What is expected -> Quote the records that follow in full and exactly; leave out the pictures.

(Collected data)
• • • • • • •
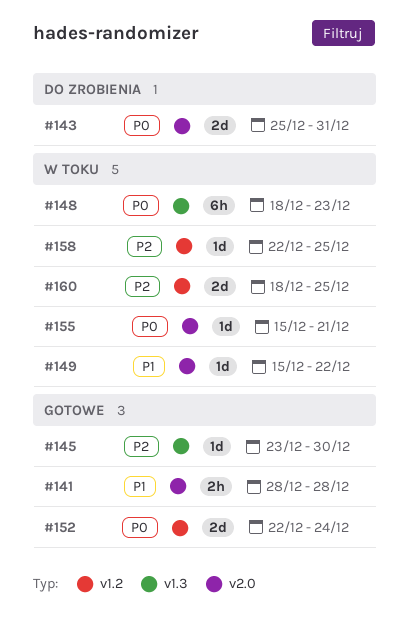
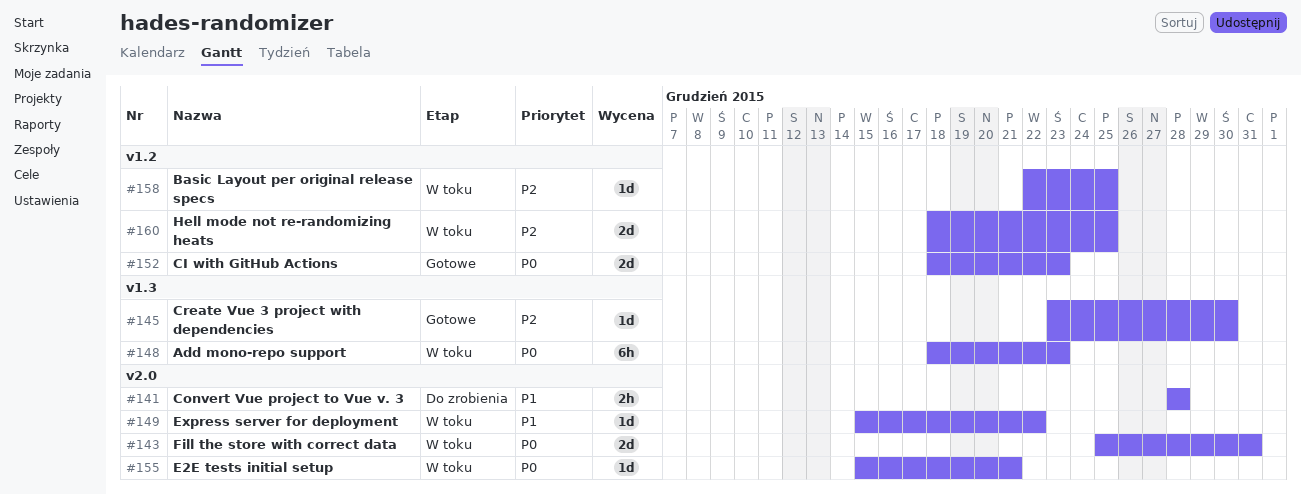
#141, status: Gotowe -> Do zrobienia
#143, status: Do zrobienia -> W toku
#152, start: Dec 22 -> Dec 18
#152, due: Dec 24 -> Dec 23

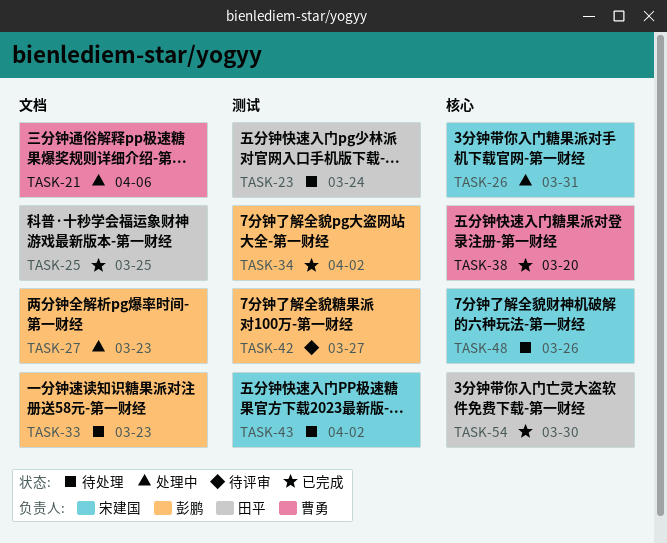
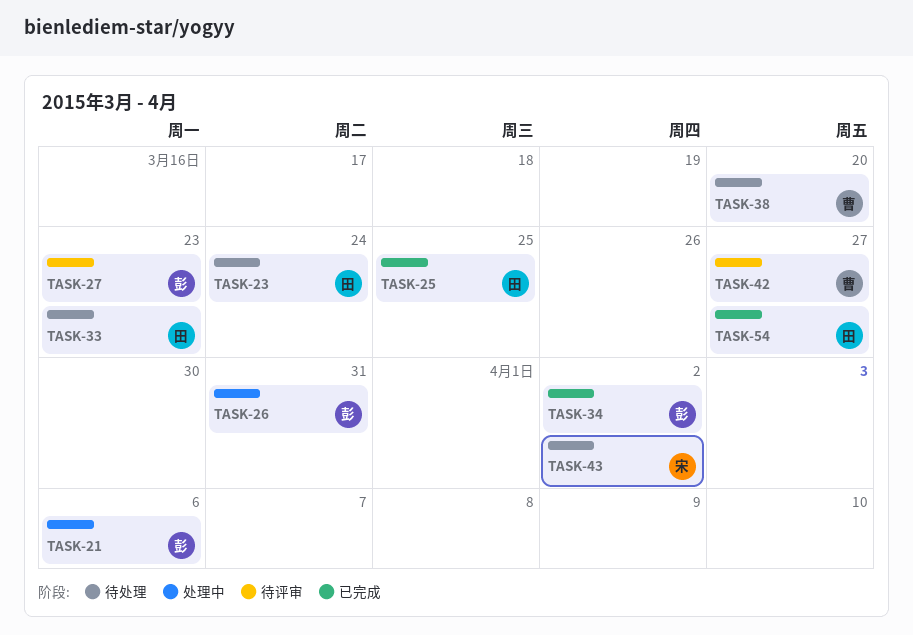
TASK-21, owner: 曹勇 -> 彭鹏
TASK-26, owner: 宋建国 -> 彭鹏
TASK-27, status: 处理中 -> 待评审
TASK-33, owner: 彭鹏 -> 田平
TASK-38, status: 已完成 -> 待处理
TASK-42, owner: 彭鹏 -> 曹勇
TASK-48: present -> none
TASK-54, due: Mar 30 -> Mar 27

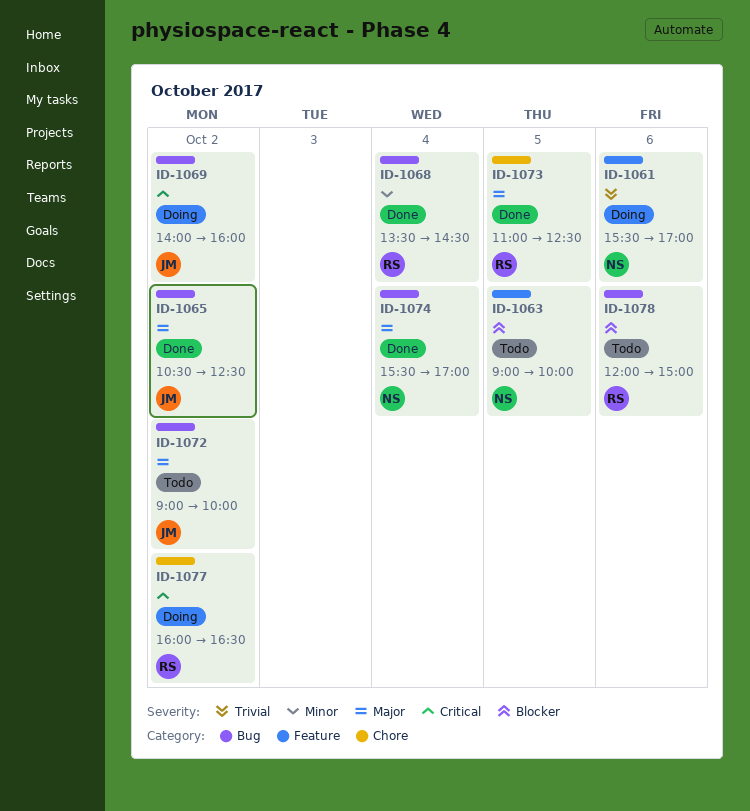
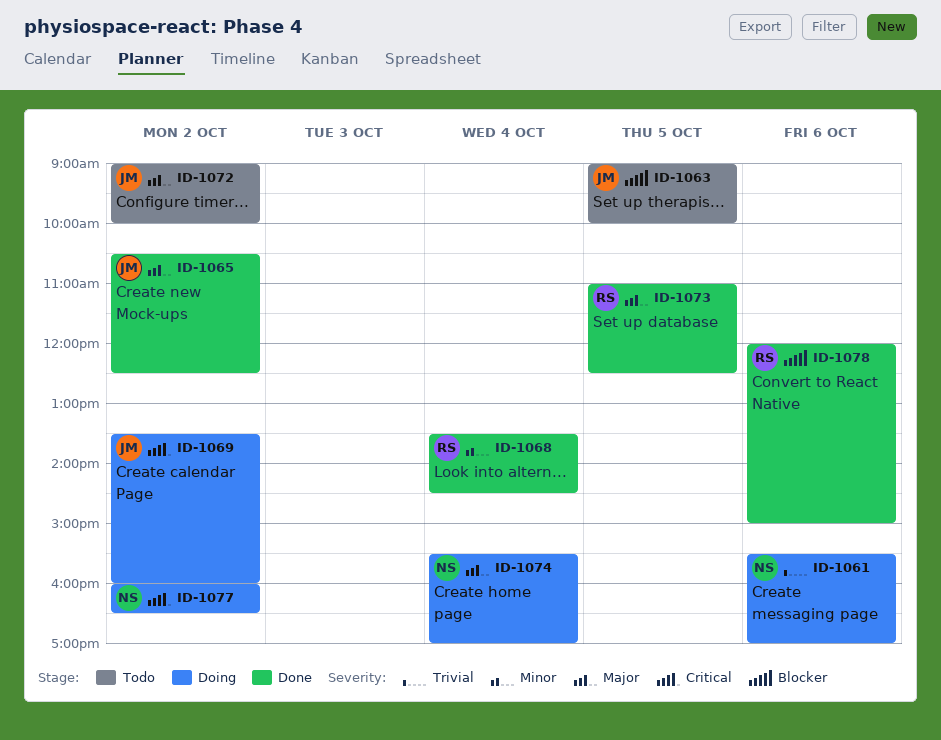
ID-1063, owner: NS -> JM
ID-1069, begins: 14:00 -> 13:30
ID-1074, status: Done -> Doing
ID-1077, owner: RS -> NS
ID-1078, status: Todo -> Done

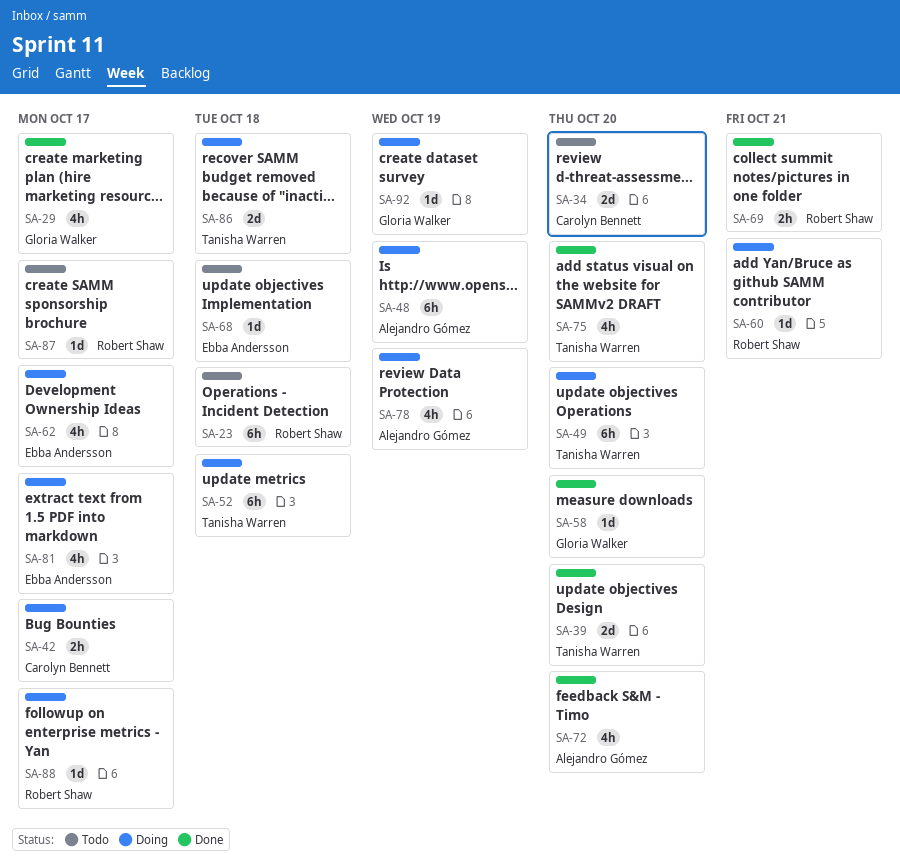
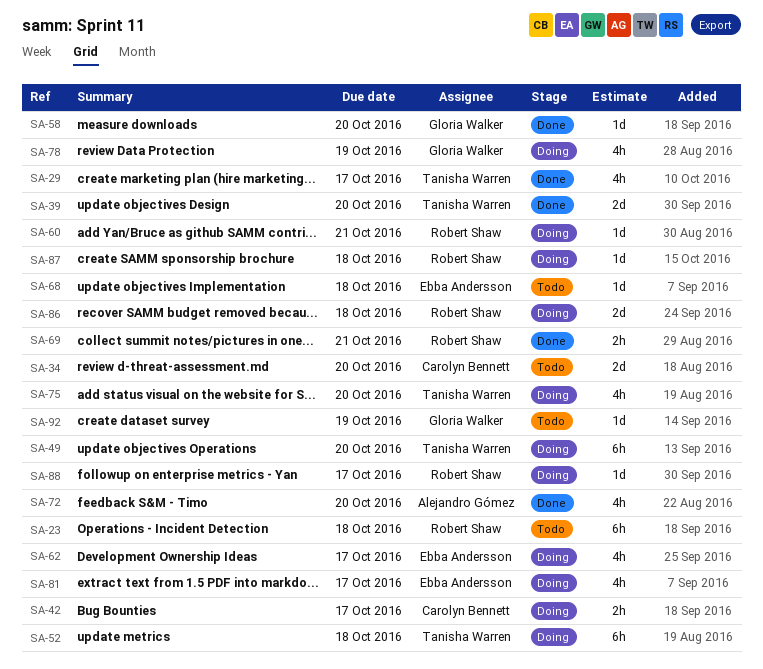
SA-29, owner: Gloria Walker -> Tanisha Warren
SA-48: present -> none
SA-75, status: Done -> Doing
SA-78, owner: Alejandro Gómez -> Gloria Walker
SA-86, owner: Tanisha Warren -> Robert Shaw
SA-87, status: Todo -> Doing
SA-87, due: Oct 17 -> Oct 18
SA-92, status: Doing -> Todo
• • • • • • •
Written solution ->
#141, status: Gotowe -> Do zrobienia
#143, status: Do zrobienia -> W toku
#152, start: Dec 22 -> Dec 18
#152, due: Dec 24 -> Dec 23

TASK-21, owner: 曹勇 -> 彭鹏
TASK-26, owner: 宋建国 -> 彭鹏
TASK-27, status: 处理中 -> 待评审
TASK-33, owner: 彭鹏 -> 田平
TASK-38, status: 已完成 -> 待处理
TASK-42, owner: 彭鹏 -> 曹勇
TASK-48: present -> none
TASK-54, due: Mar 30 -> Mar 27

ID-1063, owner: NS -> JM
ID-1069, begins: 14:00 -> 13:30
ID-1074, status: Done -> Doing
ID-1077, owner: RS -> NS
ID-1078, status: Todo -> Done

SA-29, owner: Gloria Walker -> Tanisha Warren
SA-48: present -> none
SA-75, status: Done -> Doing
SA-78, owner: Alejandro Gómez -> Gloria Walker
SA-86, owner: Tanisha Warren -> Robert Shaw
SA-87, status: Todo -> Doing
SA-87, due: Oct 17 -> Oct 18
SA-92, status: Doing -> Todo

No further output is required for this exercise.